## Begin TEXT PROVIDED
April 5, 2001
Microradio, Pacifica
and Michael Powell
The Noise on I-40
By Alexander Cockburn
Gallup,
N.M. - Drive across
the United State, mostly on Interstate 40, and you have plenty
of time to listen to the radio. Even more time than usual if,
to take my own situation, you're in a 1976 Ford 350 one-ton,
ploughing along at 50mp. By day I listen to FM.
Bunked down at night, there's
some choice on the motels' cable systems, all the way from C-SPAN
to pay-as-you-snooze filth, though there's much less of that
than there used to be, or maybe you have to go to a Marriott
or kindred high end place to get that. By contrast the choice
on daytime radio, FM or AM, is indeed a vast wasteland. far more
bleak than the high plains of Texas and New Mexico I've been
looking at for the past couple of days. It's awful. Even the
religious stuff has gone to the dogs. I remember twenty years
ago making the same drive through the bible belt and you'd hear
crazed preachers raving in tongues. These days hell has gone
to love. Christian radio is so warm and fuzzy you'd think you
were listening to Terry Gross.
By any measure, and you don't need to drive along I-40 to find
this out, radio in this country is in ghastly shape. Since the
1996 Telecommunications "Reform" Act, conceived in
darkness and signed in stealth, the situation has got even worse.
Twenty, thirty years ago broadcasters could own only a dozen
stations nationwide and no more than two in any single market.
The company Clear Channel alone owns more than 800 stations pumping
out identical muck in all states. Since 1996 there's been a colossal
shake-out. Small broadcasters can no longer hack it. Two or three
companies with eight stations each control each market. Bob McChesney
cites an industry publication as saying that the amount of advertising
is up to 18 minutes per hour, with these commercials separated
by the same endless, golden oldies. On I-40 in Tennessee alone
I listened to "Help!" at least sixteen times.
The new chairman of the FCC,
Colin Powell's son Michael, has just made life even easier for
Clear Channel and the other big groups. On March 12 he okayed
32 mergers and kindred transactions in 26 markets. Three days
later, at the instigation of the FCC, cops burst into Free Radio
Cascadia in Eugene, Oregon, seized broadcasting equipment and
shut FRC down.
## End TEXT PROVIDED
CHALLENGE 1 ->
Can you output the rows below word for word, starting at the very beginning of the rows and ending at the line that contains "genus: Stellaria", with both ends included?
## Begin PROVIDED DATA
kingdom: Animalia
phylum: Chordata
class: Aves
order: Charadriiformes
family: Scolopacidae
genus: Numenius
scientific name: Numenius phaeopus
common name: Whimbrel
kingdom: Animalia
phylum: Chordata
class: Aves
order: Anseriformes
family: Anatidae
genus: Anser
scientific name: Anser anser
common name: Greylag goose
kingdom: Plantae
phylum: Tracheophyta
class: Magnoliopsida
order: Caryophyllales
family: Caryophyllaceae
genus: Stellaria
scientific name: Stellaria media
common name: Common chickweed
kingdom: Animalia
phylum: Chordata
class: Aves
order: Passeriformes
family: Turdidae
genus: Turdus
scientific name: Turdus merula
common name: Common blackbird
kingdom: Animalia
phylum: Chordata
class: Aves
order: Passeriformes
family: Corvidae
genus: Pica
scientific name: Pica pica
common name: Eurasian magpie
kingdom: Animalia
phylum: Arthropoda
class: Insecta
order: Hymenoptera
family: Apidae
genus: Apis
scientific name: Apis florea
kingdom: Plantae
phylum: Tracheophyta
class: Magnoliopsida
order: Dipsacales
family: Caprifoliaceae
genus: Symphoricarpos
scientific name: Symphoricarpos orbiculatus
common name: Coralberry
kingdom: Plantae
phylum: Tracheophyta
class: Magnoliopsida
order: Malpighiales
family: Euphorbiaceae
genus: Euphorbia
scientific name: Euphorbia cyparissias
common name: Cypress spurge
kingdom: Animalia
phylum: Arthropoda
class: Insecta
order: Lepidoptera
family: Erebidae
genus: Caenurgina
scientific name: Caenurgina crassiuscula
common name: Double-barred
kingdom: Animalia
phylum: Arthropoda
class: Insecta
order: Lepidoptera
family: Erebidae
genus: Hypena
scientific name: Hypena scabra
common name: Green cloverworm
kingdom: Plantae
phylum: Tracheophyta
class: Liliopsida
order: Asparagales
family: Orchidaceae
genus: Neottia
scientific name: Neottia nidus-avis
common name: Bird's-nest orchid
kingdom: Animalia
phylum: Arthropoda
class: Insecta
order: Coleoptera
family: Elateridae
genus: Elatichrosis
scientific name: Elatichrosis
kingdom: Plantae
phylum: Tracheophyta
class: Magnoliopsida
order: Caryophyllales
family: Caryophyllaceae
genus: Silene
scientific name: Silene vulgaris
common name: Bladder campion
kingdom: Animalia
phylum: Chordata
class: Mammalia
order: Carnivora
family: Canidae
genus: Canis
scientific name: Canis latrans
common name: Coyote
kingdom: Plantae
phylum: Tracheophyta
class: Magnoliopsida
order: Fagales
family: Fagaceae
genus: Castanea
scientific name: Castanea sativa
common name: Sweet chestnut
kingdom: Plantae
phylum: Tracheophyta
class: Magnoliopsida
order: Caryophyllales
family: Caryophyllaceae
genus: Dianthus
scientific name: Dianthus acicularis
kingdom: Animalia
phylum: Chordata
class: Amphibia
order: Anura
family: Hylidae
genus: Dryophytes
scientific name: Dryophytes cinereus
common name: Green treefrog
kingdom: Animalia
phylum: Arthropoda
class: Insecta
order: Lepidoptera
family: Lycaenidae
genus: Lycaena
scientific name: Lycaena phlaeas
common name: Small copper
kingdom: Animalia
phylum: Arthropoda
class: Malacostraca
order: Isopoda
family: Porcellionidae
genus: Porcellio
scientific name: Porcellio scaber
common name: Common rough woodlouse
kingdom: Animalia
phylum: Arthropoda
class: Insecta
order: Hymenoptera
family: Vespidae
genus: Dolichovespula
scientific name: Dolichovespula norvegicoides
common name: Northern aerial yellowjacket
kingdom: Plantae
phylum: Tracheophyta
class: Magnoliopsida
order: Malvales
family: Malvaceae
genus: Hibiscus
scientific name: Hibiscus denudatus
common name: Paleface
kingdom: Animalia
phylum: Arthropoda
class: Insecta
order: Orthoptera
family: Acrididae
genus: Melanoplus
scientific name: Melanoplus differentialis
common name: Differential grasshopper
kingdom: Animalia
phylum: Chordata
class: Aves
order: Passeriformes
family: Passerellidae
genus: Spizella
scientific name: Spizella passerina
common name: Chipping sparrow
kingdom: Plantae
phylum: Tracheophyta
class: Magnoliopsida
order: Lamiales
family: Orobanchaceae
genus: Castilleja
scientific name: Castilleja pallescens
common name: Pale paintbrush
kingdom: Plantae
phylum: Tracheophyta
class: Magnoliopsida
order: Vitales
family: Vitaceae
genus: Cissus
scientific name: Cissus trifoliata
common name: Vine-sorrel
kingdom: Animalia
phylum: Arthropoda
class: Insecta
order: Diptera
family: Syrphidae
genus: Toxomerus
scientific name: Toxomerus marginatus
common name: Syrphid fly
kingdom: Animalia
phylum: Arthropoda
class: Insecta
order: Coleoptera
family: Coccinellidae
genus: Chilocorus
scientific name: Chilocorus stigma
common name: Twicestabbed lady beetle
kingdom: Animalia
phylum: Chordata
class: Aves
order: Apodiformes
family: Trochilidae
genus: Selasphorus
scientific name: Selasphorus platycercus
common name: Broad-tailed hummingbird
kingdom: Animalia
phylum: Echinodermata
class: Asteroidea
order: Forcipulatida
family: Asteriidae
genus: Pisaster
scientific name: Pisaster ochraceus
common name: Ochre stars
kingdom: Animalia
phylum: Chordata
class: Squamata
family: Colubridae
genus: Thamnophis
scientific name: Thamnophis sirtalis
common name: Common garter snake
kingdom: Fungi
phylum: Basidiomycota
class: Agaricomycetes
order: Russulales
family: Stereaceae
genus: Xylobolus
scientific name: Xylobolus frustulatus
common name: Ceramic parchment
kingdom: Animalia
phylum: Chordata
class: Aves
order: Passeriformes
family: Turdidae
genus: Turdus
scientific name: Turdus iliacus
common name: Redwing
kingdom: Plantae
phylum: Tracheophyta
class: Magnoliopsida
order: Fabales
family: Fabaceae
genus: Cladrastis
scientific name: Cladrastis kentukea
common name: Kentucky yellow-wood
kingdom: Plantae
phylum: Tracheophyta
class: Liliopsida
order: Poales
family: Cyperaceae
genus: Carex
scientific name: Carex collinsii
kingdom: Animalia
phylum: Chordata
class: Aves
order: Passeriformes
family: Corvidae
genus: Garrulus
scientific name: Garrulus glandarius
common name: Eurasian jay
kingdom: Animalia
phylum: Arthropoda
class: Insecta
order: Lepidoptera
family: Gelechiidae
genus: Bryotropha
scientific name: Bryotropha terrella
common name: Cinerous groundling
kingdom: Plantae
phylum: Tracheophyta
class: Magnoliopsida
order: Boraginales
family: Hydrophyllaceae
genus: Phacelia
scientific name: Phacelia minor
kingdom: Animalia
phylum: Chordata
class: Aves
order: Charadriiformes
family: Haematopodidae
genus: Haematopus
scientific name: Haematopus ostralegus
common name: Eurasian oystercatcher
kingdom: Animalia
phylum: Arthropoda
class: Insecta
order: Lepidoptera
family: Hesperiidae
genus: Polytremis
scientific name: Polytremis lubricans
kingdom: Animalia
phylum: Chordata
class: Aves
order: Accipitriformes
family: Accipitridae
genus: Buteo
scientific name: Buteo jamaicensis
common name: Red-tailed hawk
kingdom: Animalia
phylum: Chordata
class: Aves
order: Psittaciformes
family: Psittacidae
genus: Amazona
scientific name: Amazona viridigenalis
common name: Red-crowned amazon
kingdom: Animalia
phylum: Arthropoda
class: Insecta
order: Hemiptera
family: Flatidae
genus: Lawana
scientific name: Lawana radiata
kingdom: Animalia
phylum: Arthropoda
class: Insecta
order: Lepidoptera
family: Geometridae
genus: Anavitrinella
## End PROVIDED DATA
CHALLENGE 2 ->
Can you return the part of the radio column above word for word, starting at "The company Clear" and ending at "least sixteen times."?

EXPECTED OUTPUT 1 ->
kingdom: Animalia
phylum: Chordata
class: Aves
order: Charadriiformes
family: Scolopacidae
genus: Numenius
scientific name: Numenius phaeopus
common name: Whimbrel
kingdom: Animalia
phylum: Chordata
class: Aves
order: Anseriformes
family: Anatidae
genus: Anser
scientific name: Anser anser
common name: Greylag goose
kingdom: Plantae
phylum: Tracheophyta
class: Magnoliopsida
order: Caryophyllales
family: Caryophyllaceae
genus: Stellaria

EXPECTED OUTPUT 2 ->
The company Clear Channel alone owns more than 800 stations pumping
out identical muck in all states. Since 1996 there's been a colossal
shake-out. Small broadcasters can no longer hack it. Two or three
companies with eight stations each control each market. Bob McChesney
cites an industry publication as saying that the amount of advertising
is up to 18 minutes per hour, with these commercials separated
by the same endless, golden oldies. On I-40 in Tennessee alone
I listened to "Help!" at least sixteen times.